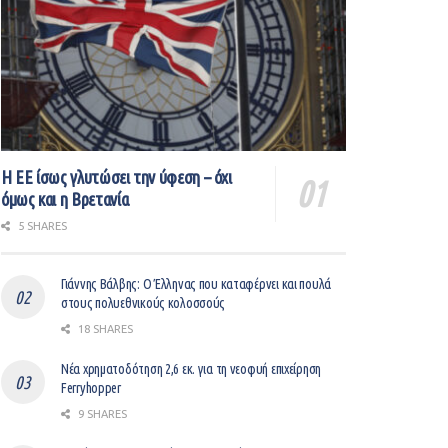
Η ΕΕ ίσως γλυτώσει την ύφεση – όχι
όμως και η Βρετανία
5 SHARES
Γιάννης Βάλβης: O Έλληνας που καταφέρνει και πουλά
στους πολυεθνικούς κολοσσούς
18 SHARES
Νέα χρηματοδότηση 2,6 εκ. για τη νεοφυή επιχείρηση
Ferryhopper
9 SHARES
+ + + +
● **EXERCISE BRIEF**
Everything from the line containing "Γιάννης Βάλβης: O" to the end of the listing above must be returned exactly. Both end lines belong in it.

● **YOUR SOLUTION**
Γιάννης Βάλβης: O Έλληνας που καταφέρνει και πουλά
στους πολυεθνικούς κολοσσούς
18 SHARES
Νέα χρηματοδότηση 2,6 εκ. για τη νεοφυή επιχείρηση
Ferryhopper
9 SHARES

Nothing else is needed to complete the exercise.